# BEST Garage Floor Paint ?



## amcamc (Apr 28, 2011)

I know it isn't directly TT related, but I need to get my garage floor painted ( probably the wrong time of year now? )
I was just wondering if anyone had any recommendations as far as GOOD floor paint goes.
I don't want to have to re do it when the paint lifts and peels.
At the moment it is just bare concrete - grey and dusty.


----------



## warrenstuart (Mar 3, 2010)

Painted garage floors look awful once it starts to lift so i would recommend the acrylic sealer with the anti-slip mixed into it that is used on printed concrete drives. It's clear and really tough.
I can't remember what it's called but i have a drum in my garage so will post it up later when i get home.


----------



## YELLOW_TT (Feb 25, 2004)

It is more about the prep than the paint used but it will all lift in time I fine parking on 4 old bits of carpet when in the garage helps stop the tyres pulling the paint off the floor


----------



## mighTy Tee (Jul 10, 2002)

http://www.wickes.co.uk/invt/240717


----------



## lazerjules (Apr 18, 2009)

Dacrylate two part epoxy is the best floor paint I know of.

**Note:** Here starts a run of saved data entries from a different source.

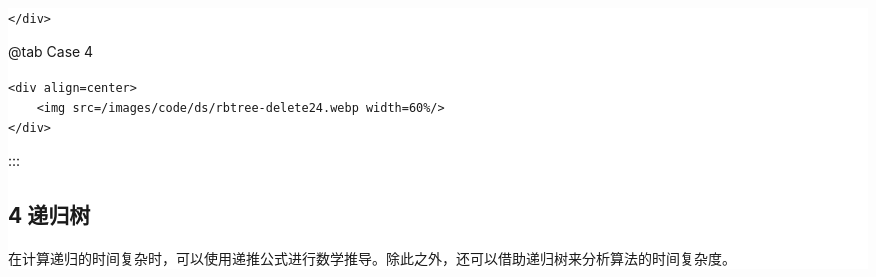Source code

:     </div>

   @tab Case 4

    <div align=center>
        <img src=/images/code/ds/rbtree-delete24.webp width=60%/>
    </div>

   :::

## 4 递归树

在计算递归的时间复杂时，可以使用递推公式进行数学推导。除此之外，还可以借助递归树来分析算法的时间复杂度。
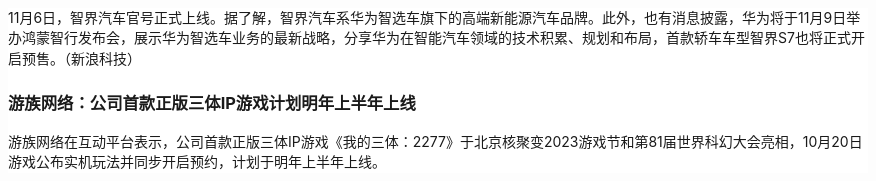 11月6日，智界汽车官号正式上线。据了解，智界汽车系华为智选车旗下的高端新能源汽车品牌。此外，也有消息披露，华为将于11月9日举办鸿蒙智行发布会，展示华为智选车业务的最新战略，分享华为在智能汽车领域的技术积累、规划和布局，首款轿车车型智界S7也将正式开启预售。（新浪科技）
### 游族网络：公司首款正版三体IP游戏计划明年上半年上线
游族网络在互动平台表示，公司首款正版三体IP游戏《我的三体：2277》于北京核聚变2023游戏节和第81届世界科幻大会亮相，10月20日游戏公布实机玩法并同步开启预约，计划于明年上半年上线。
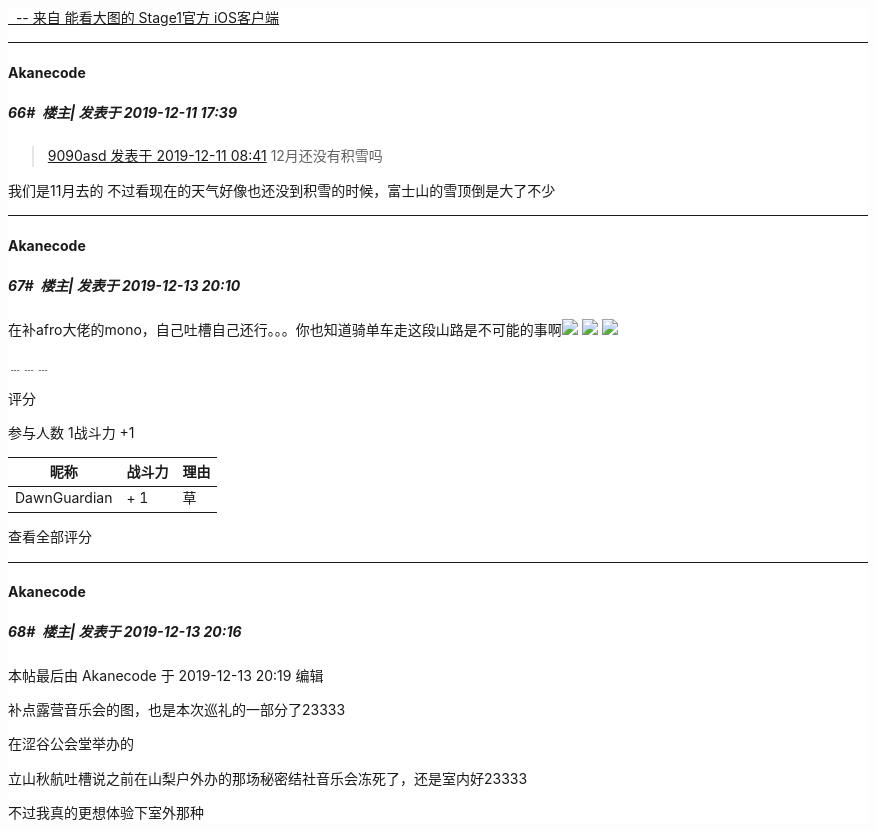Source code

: [  -- 来自 能看大图的 Stage1官方 iOS客户端](https://itunes.apple.com/fi/app/saraba1st/id1221237470?mt=8)


-----

####  Akanecode  
##### 66#         楼主| 发表于 2019-12-11 17:39


<blockquote><a href="httphttps://bbs.saraba1st.com/2b/forum.php?mod=redirect&amp;goto=findpost&amp;pid=45817274&amp;ptid=1886979" target="_blank">9090asd 发表于 2019-12-11 08:41</a>
12月还没有积雪吗</blockquote>
我们是11月去的
不过看现在的天气好像也还没到积雪的时候，富士山的雪顶倒是大了不少


-----

####  Akanecode  
##### 67#         楼主| 发表于 2019-12-13 20:10


在补afro大佬的mono，自己吐槽自己还行。。。你也知道骑单车走这段山路是不可能的事啊<img src="https://static.saraba1st.com/image/smiley/carton2017/257.png" referrerpolicy="no-referrer">
<img src="http://wx2.sinaimg.cn/mw690/63169c81ly1g9v1dw5pk4j20v91vob2a.jpg" referrerpolicy="no-referrer">
<img src="http://wx3.sinaimg.cn/bmiddle/63169c81ly1g9v1gazg4lj20u01szb2b.jpg" referrerpolicy="no-referrer">


﹍﹍﹍

评分


 参与人数 1战斗力 +1

|昵称|战斗力|理由|
|----|---|---|
| DawnGuardian| + 1|草|


查看全部评分


-----

####  Akanecode  
##### 68#         楼主| 发表于 2019-12-13 20:16


 本帖最后由 Akanecode 于 2019-12-13 20:19 编辑 

补点露营音乐会的图，也是本次巡礼的一部分了23333

在涩谷公会堂举办的

立山秋航吐槽说之前在山梨户外办的那场秘密结社音乐会冻死了，还是室内好23333

不过我真的更想体验下室外那种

It is all in the prep, but this paint when applied correctly will not lift.


----------



## jbell (May 15, 2006)

I use the crown Trade paint, excellent but you need to clean throughly first


----------



## iktank (Aug 20, 2011)

Try conseal urethane 1 part floor paint, I use it in substations that I construct and my own garage. very good durable and oil/fuel resistant

Ian (Tank)


----------



## YoungOldUn (Apr 12, 2011)

lazerjules said:


> Dacrylate two part epoxy is the best floor paint I know of.
> 
> It is all in the prep, but this paint when applied correctly will not lift.


Not sure if this is what was used on the hangar floors at work but I know it was a two part epoxy.

The hangars had Tornados being moved about on them (Tornado empty weight = 14 tons) with an aircraft tug and never showed any wear over around the 5 years or so after they where painted.


----------